African Credit Ratings Can Absorb Aid Cuts And Trade Strains, Fitch Says
Submitted by: BizCommunity Editor
The impact of tariffs on Africa is limited, Fitch said, due to the region's export composition and weaker integration into global supply chains compared to a region such as Asia.
But sub-Saharan Africa has been one of the largest recipients of funds disbursed by the United States Agency for International Development (USAid) which was frozen by executive order of US President Donald Trump.
Nonetheless, South Africa, Namibia and Ivory Coast remain relatively shielded from recent events, Paul Gamble, head of Middle East/Africa in Fitch’s Sovereign Ratings Group, said.
And Nigeria and the Seychelles both hold positive credit outlooks from Fitch Ratings - an indication that a rating is expected to be raised in the future - thanks to ongoing reforms, he told a webinar.
"The reforms that we've seen really put the region in a better position to absorb some of these shocks," Gamble said.
"The impact for the ratings looks manageable."
However, the freeze on US foreign aid was not without negative consequences, Fitch said.
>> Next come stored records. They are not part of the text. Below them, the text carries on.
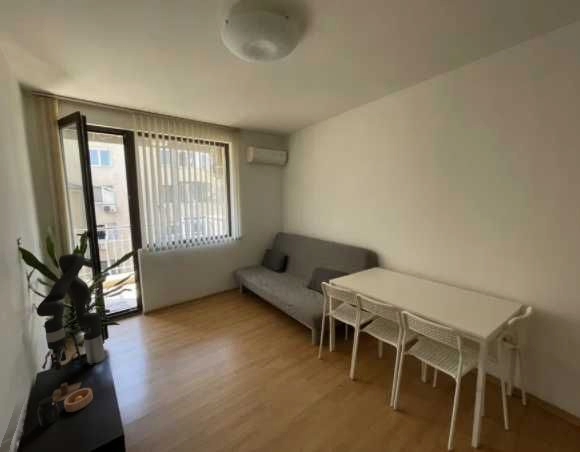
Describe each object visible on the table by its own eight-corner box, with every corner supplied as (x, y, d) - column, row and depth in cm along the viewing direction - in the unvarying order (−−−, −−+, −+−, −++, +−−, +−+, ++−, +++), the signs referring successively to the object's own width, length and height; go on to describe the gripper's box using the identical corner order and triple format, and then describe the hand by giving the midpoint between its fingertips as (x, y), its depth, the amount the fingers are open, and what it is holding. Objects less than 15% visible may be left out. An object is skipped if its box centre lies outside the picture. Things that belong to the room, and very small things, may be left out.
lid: (55, 391, 141) (53, 381, 140) (81, 382, 147) (80, 373, 146) (46, 406, 131) (44, 396, 130) (76, 396, 136) (74, 387, 135)
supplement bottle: (56, 414, 126) (52, 392, 125) (62, 419, 123) (58, 397, 121) (38, 425, 120) (33, 402, 119) (43, 431, 117) (38, 408, 115)
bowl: (69, 401, 134) (68, 393, 133) (94, 393, 139) (93, 385, 138) (62, 417, 124) (61, 408, 123) (90, 407, 129) (88, 398, 128)
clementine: (76, 401, 132) (74, 395, 132) (84, 399, 134) (83, 392, 133) (74, 406, 129) (72, 400, 128) (82, 403, 130) (81, 397, 130)
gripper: (51, 333, 139) (56, 360, 141) (41, 346, 126) (47, 375, 129) (69, 329, 142) (73, 355, 144) (60, 341, 130) (66, 370, 132)
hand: (61, 364), depth 137 cm, fingers open, 8 cm apart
Some of the poorest nations were at risk for having projects come to an abrupt end and would see fiscal stability come under pressure. Ethiopia received US assistance worth around 80% of its foreign exchange reserves, with Mozambique, Uganda, and Lesotho also seen at risk.
"African-owned multilateral banks might become more important institutions in this shifting landscape," Arnaud Louis, senior director at Fitch, said on the webinar.
Gamble also pointed to Washington's pivot to strategic investments in minerals in Africa as potentially becoming a new sphere for the trade tensions as it could intensify competition on the continent with China.
"Africa will be a playing field for US-China tensions," said Gamble. The US interest is becoming "more opportunistic, transactional" focusing on access to minerals and rare earths rather than broad-based development, he said.
The Trump administration has said it wants to invest billions of dollars in the Democratic Republic of Congo. Congo's minerals, which are used in mobile phones and electric cars, are currently dominated by China and its mining companies.